◆ INSTRUCTION ◆
Could you copy every line of the records below character for character, with no changes?
##### RECORDS FOR THIS EXERCISE #####
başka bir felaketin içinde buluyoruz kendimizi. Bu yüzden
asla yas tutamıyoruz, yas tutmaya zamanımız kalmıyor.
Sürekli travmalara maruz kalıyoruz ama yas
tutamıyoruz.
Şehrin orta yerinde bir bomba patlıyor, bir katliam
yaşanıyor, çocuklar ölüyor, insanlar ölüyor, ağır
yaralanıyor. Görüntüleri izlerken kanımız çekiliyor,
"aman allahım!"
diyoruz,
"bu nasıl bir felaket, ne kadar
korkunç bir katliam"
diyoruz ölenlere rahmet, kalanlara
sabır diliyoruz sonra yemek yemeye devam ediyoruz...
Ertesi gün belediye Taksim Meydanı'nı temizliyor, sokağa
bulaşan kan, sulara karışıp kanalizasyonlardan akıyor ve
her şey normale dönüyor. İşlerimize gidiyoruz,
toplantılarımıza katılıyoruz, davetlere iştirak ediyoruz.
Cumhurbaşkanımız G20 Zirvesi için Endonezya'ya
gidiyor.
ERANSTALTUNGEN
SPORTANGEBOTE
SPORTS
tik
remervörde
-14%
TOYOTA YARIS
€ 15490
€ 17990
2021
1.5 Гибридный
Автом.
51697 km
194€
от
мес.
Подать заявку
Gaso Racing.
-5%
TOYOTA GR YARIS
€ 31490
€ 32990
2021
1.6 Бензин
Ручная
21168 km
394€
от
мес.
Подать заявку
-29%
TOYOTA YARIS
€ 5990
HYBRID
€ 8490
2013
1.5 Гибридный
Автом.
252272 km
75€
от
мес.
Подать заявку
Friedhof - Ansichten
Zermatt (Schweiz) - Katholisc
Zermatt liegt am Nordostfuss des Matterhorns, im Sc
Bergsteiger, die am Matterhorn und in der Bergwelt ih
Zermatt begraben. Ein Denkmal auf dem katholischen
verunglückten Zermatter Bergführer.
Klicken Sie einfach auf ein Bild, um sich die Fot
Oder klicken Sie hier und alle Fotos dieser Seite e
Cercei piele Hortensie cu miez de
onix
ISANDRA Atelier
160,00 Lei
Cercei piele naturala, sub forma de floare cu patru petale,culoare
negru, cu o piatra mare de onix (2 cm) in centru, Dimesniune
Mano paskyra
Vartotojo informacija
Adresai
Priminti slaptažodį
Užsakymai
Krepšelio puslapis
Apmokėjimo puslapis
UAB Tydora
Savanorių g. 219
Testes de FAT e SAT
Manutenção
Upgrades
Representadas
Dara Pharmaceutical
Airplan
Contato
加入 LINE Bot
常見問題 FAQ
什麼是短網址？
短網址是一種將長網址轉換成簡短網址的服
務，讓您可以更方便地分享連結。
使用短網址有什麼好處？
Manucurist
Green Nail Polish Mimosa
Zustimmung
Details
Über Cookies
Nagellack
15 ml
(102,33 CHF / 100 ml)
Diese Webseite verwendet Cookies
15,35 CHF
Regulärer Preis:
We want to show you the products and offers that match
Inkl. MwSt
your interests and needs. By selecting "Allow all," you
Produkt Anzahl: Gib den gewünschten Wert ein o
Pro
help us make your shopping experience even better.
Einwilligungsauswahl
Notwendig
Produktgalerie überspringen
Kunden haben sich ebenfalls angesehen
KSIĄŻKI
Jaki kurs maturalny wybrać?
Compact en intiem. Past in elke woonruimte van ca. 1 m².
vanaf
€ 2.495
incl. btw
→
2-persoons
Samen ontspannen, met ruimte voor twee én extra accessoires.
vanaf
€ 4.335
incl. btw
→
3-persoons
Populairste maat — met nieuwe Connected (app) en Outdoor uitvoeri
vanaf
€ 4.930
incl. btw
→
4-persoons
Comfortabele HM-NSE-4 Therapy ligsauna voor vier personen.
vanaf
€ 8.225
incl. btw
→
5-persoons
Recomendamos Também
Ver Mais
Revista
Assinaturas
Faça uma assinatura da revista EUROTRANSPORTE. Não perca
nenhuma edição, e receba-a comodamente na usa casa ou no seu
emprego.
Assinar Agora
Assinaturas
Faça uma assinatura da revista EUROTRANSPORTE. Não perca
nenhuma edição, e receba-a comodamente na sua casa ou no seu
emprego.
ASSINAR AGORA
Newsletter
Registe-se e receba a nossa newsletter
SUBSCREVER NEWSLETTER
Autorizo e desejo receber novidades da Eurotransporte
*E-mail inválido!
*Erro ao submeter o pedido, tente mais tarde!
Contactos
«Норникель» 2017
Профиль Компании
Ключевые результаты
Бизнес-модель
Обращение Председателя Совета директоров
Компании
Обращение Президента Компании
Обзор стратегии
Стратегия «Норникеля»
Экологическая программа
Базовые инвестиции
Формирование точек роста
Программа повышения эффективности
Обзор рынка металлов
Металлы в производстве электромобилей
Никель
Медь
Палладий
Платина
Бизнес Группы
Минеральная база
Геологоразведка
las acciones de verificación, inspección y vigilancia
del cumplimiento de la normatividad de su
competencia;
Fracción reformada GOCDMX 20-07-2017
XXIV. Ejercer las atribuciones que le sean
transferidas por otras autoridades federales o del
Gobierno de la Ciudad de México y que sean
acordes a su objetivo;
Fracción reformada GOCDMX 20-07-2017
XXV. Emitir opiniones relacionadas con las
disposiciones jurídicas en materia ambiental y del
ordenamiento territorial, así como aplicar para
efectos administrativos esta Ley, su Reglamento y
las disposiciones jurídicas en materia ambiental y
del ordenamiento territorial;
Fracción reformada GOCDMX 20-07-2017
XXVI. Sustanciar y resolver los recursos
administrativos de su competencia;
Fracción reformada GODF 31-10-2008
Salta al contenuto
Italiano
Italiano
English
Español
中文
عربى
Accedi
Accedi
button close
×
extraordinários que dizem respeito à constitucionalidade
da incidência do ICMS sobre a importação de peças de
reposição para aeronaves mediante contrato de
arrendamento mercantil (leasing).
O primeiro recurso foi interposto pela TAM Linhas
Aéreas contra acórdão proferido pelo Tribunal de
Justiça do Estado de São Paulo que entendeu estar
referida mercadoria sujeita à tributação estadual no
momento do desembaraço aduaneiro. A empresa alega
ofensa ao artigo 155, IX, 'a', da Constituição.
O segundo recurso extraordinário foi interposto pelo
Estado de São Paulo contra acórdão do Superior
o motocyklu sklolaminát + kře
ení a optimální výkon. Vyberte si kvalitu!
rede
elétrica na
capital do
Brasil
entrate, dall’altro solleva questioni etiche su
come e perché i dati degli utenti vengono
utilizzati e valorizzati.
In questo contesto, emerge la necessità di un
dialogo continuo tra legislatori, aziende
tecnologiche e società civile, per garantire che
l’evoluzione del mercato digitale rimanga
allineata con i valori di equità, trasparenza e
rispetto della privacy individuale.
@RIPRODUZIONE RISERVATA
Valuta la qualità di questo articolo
#####
◆ ANSWER TO THE EXERCISE ◆
başka bir felaketin içinde buluyoruz kendimizi. Bu yüzden
asla yas tutamıyoruz, yas tutmaya zamanımız kalmıyor.
Sürekli travmalara maruz kalıyoruz ama yas
tutamıyoruz.
Şehrin orta yerinde bir bomba patlıyor, bir katliam
yaşanıyor, çocuklar ölüyor, insanlar ölüyor, ağır
yaralanıyor. Görüntüleri izlerken kanımız çekiliyor,
"aman allahım!"
diyoruz,
"bu nasıl bir felaket, ne kadar
korkunç bir katliam"
diyoruz ölenlere rahmet, kalanlara
sabır diliyoruz sonra yemek yemeye devam ediyoruz...
Ertesi gün belediye Taksim Meydanı'nı temizliyor, sokağa
bulaşan kan, sulara karışıp kanalizasyonlardan akıyor ve
her şey normale dönüyor. İşlerimize gidiyoruz,
toplantılarımıza katılıyoruz, davetlere iştirak ediyoruz.
Cumhurbaşkanımız G20 Zirvesi için Endonezya'ya
gidiyor.
ERANSTALTUNGEN
SPORTANGEBOTE
SPORTS
tik
remervörde
-14%
TOYOTA YARIS
€ 15490
€ 17990
2021
1.5 Гибридный
Автом.
51697 km
194€
от
мес.
Подать заявку
Gaso Racing.
-5%
TOYOTA GR YARIS
€ 31490
€ 32990
2021
1.6 Бензин
Ручная
21168 km
394€
от
мес.
Подать заявку
-29%
TOYOTA YARIS
€ 5990
HYBRID
€ 8490
2013
1.5 Гибридный
Автом.
252272 km
75€
от
мес.
Подать заявку
Friedhof - Ansichten
Zermatt (Schweiz) - Katholisc
Zermatt liegt am Nordostfuss des Matterhorns, im Sc
Bergsteiger, die am Matterhorn und in der Bergwelt ih
Zermatt begraben. Ein Denkmal auf dem katholischen
verunglückten Zermatter Bergführer.
Klicken Sie einfach auf ein Bild, um sich die Fot
Oder klicken Sie hier und alle Fotos dieser Seite e
Cercei piele Hortensie cu miez de
onix
ISANDRA Atelier
160,00 Lei
Cercei piele naturala, sub forma de floare cu patru petale,culoare
negru, cu o piatra mare de onix (2 cm) in centru, Dimesniune
Mano paskyra
Vartotojo informacija
Adresai
Priminti slaptažodį
Užsakymai
Krepšelio puslapis
Apmokėjimo puslapis
UAB Tydora
Savanorių g. 219
Testes de FAT e SAT
Manutenção
Upgrades
Representadas
Dara Pharmaceutical
Airplan
Contato
加入 LINE Bot
常見問題 FAQ
什麼是短網址？
短網址是一種將長網址轉換成簡短網址的服
務，讓您可以更方便地分享連結。
使用短網址有什麼好處？
Manucurist
Green Nail Polish Mimosa
Zustimmung
Details
Über Cookies
Nagellack
15 ml
(102,33 CHF / 100 ml)
Diese Webseite verwendet Cookies
15,35 CHF
Regulärer Preis:
We want to show you the products and offers that match
Inkl. MwSt
your interests and needs. By selecting "Allow all," you
Produkt Anzahl: Gib den gewünschten Wert ein o
Pro
help us make your shopping experience even better.
Einwilligungsauswahl
Notwendig
Produktgalerie überspringen
Kunden haben sich ebenfalls angesehen
KSIĄŻKI
Jaki kurs maturalny wybrać?
Compact en intiem. Past in elke woonruimte van ca. 1 m².
vanaf
€ 2.495
incl. btw
→
2-persoons
Samen ontspannen, met ruimte voor twee én extra accessoires.
vanaf
€ 4.335
incl. btw
→
3-persoons
Populairste maat — met nieuwe Connected (app) en Outdoor uitvoeri
vanaf
€ 4.930
incl. btw
→
4-persoons
Comfortabele HM-NSE-4 Therapy ligsauna voor vier personen.
vanaf
€ 8.225
incl. btw
→
5-persoons
Recomendamos Também
Ver Mais
Revista
Assinaturas
Faça uma assinatura da revista EUROTRANSPORTE. Não perca
nenhuma edição, e receba-a comodamente na usa casa ou no seu
emprego.
Assinar Agora
Assinaturas
Faça uma assinatura da revista EUROTRANSPORTE. Não perca
nenhuma edição, e receba-a comodamente na sua casa ou no seu
emprego.
ASSINAR AGORA
Newsletter
Registe-se e receba a nossa newsletter
SUBSCREVER NEWSLETTER
Autorizo e desejo receber novidades da Eurotransporte
*E-mail inválido!
*Erro ao submeter o pedido, tente mais tarde!
Contactos
«Норникель» 2017
Профиль Компании
Ключевые результаты
Бизнес-модель
Обращение Председателя Совета директоров
Компании
Обращение Президента Компании
Обзор стратегии
Стратегия «Норникеля»
Экологическая программа
Базовые инвестиции
Формирование точек роста
Программа повышения эффективности
Обзор рынка металлов
Металлы в производстве электромобилей
Никель
Медь
Палладий
Платина
Бизнес Группы
Минеральная база
Геологоразведка
las acciones de verificación, inspección y vigilancia
del cumplimiento de la normatividad de su
competencia;
Fracción reformada GOCDMX 20-07-2017
XXIV. Ejercer las atribuciones que le sean
transferidas por otras autoridades federales o del
Gobierno de la Ciudad de México y que sean
acordes a su objetivo;
Fracción reformada GOCDMX 20-07-2017
XXV. Emitir opiniones relacionadas con las
disposiciones jurídicas en materia ambiental y del
ordenamiento territorial, así como aplicar para
efectos administrativos esta Ley, su Reglamento y
las disposiciones jurídicas en materia ambiental y
del ordenamiento territorial;
Fracción reformada GOCDMX 20-07-2017
XXVI. Sustanciar y resolver los recursos
administrativos de su competencia;
Fracción reformada GODF 31-10-2008
Salta al contenuto
Italiano
Italiano
English
Español
中文
عربى
Accedi
Accedi
button close
×
extraordinários que dizem respeito à constitucionalidade
da incidência do ICMS sobre a importação de peças de
reposição para aeronaves mediante contrato de
arrendamento mercantil (leasing).
O primeiro recurso foi interposto pela TAM Linhas
Aéreas contra acórdão proferido pelo Tribunal de
Justiça do Estado de São Paulo que entendeu estar
referida mercadoria sujeita à tributação estadual no
momento do desembaraço aduaneiro. A empresa alega
ofensa ao artigo 155, IX, 'a', da Constituição.
O segundo recurso extraordinário foi interposto pelo
Estado de São Paulo contra acórdão do Superior
o motocyklu sklolaminát + kře
ení a optimální výkon. Vyberte si kvalitu!
rede
elétrica na
capital do
Brasil
entrate, dall’altro solleva questioni etiche su
come e perché i dati degli utenti vengono
utilizzati e valorizzati.
In questo contesto, emerge la necessità di un
dialogo continuo tra legislatori, aziende
tecnologiche e società civile, per garantire che
l’evoluzione del mercato digitale rimanga
allineata con i valori di equità, trasparenza e
rispetto della privacy individuale.
@RIPRODUZIONE RISERVATA
Valuta la qualità di questo articolo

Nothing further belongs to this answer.